- **Extrait cité**

'''

Revue de presse: scenarios de sortie du nucléaire

Deux articles de Libération du jour (25 mars), qui ouvrent la voie à des scénarios crédibles et réalistes de sortie du nucléaire.

Le nucléaire, ou comment s’en sortir
Grégoire Biseau

25 mars 2011
Libération

S’affranchir de l’atome serait possible à condition de miser sur la sobriété et d’investir dans des énergies renouvelables.

Fermons les yeux. Nous sommes en mai 2012 : DSK est élu président de la République. Et sa plateforme socialo- écologiste prévoit une sortie du nucléaire. En attendant ce scénario fiction (pour l’heure hautement improbable), François Fillon a, lui, chargé hier l’Autorité de sûreté nucléaire (ASN) de procéder à l’audit des centrales françaises avec pour mission de fournir des «premières conclusions» d’ici à la fin de l’année. Une façon de gagner du temps et de faire retomber l’émotion suscitée par la catastrophe nucléaire de Fukushima. Comment sortir du nucléaire ? A quel coût ? Libération a défriché le chemin.

Quand et comment sortir ?

'''

- **Liste des activités**
a: Répondez aux questions suivantes à partir de la revue de presse sur la sortie du nucléaire :
(i) À quelles deux conditions serait-il possible de s'affranchir de l'atome ?
(ii) Qui a chargé l'Autorité de sûreté nucléaire de l'audit des centrales françaises ?
(iii) Dans quel délai l'Autorité de sûreté nucléaire doit-elle fournir ses « premières conclusions » ?
b: Poursuivez la revue de presse sur la sortie du nucléaire en rédigeant un ou deux paragraphes sous l'intertitre « Quand et comment sortir ? ».

- **Informations affichées**
'''

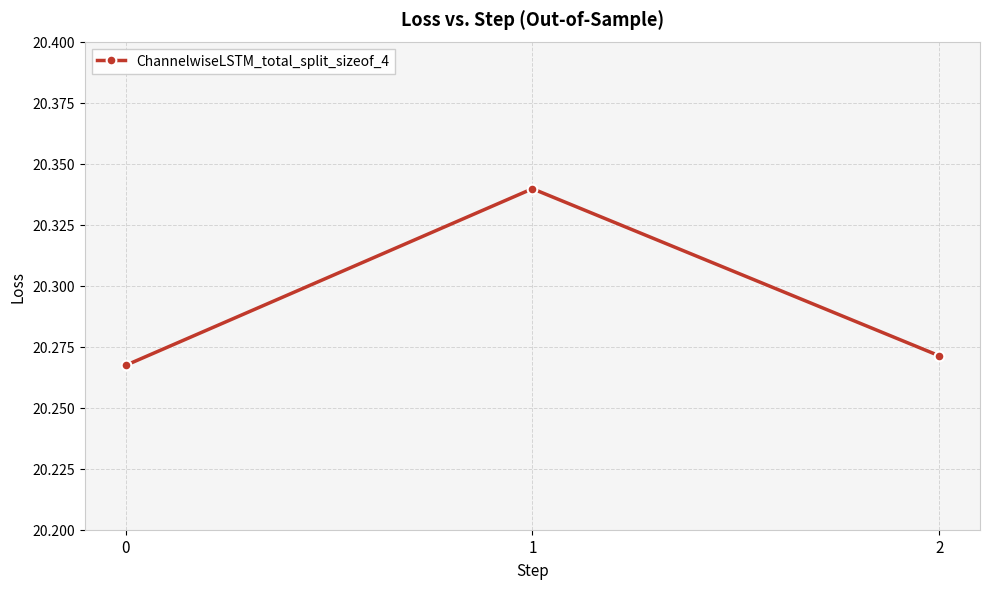

True or false: the data shows 7.9 at 1.

False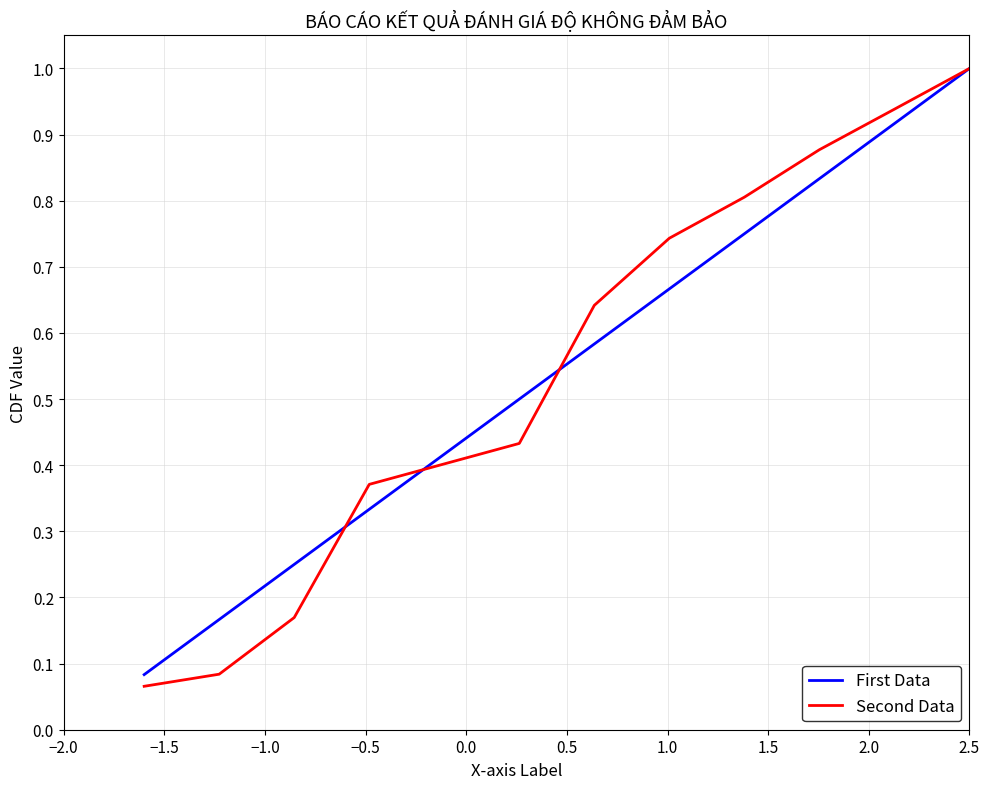

What is the maximum value shown in the chart?

1.0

'''

- **Résultats de l'exercice**
a:
(i) Miser sur la sobriété et investir dans des énergies renouvelables.
(ii) François Fillon.
(iii) D'ici à la fin de l'année.

b:
Techniquement, il n’y a aucun obstacle à fermer très vite les 19 centrales (58 réacteurs) françaises. En revanche, les conséquences seraient dramatiques (ou très joyeuses, c’est selon) ; sauf à accepter de plonger dans le noir une bonne partie de la France. Puisque 76% de notre électricité est d’origine nucléaire (un record du monde), ce serait tout le pays qui serait aussitôt paralysé. L’ensemble des experts, y compris écologistes, sont d’accord sur un point : un scénario de sortie de nucléaire ne peut pas s’envisager avant vingt ou trente ans. Pour Pierre-Franck Chevet, directeur général de l’énergie et du climat (DGEC), «sortir du nucléaire serait une décision structurante, politique et longue à mettre en œuvre, tout autant que l’a été la décision de s’y lancer». Quand, en 2002, l’Allemagne (dont seulement 24% de l’électricité est d’origine nucléaire) avait voté une sortie de l’atome, elle s’était donnée dix-huit ans. Un calendrier qui avait été jugé impossible à tenir et qui avait poussé Angela Merkel à prolonger la durée de vie des centrales. Avant que la catastrophe de Fukushima ne la fasse rétropédaler.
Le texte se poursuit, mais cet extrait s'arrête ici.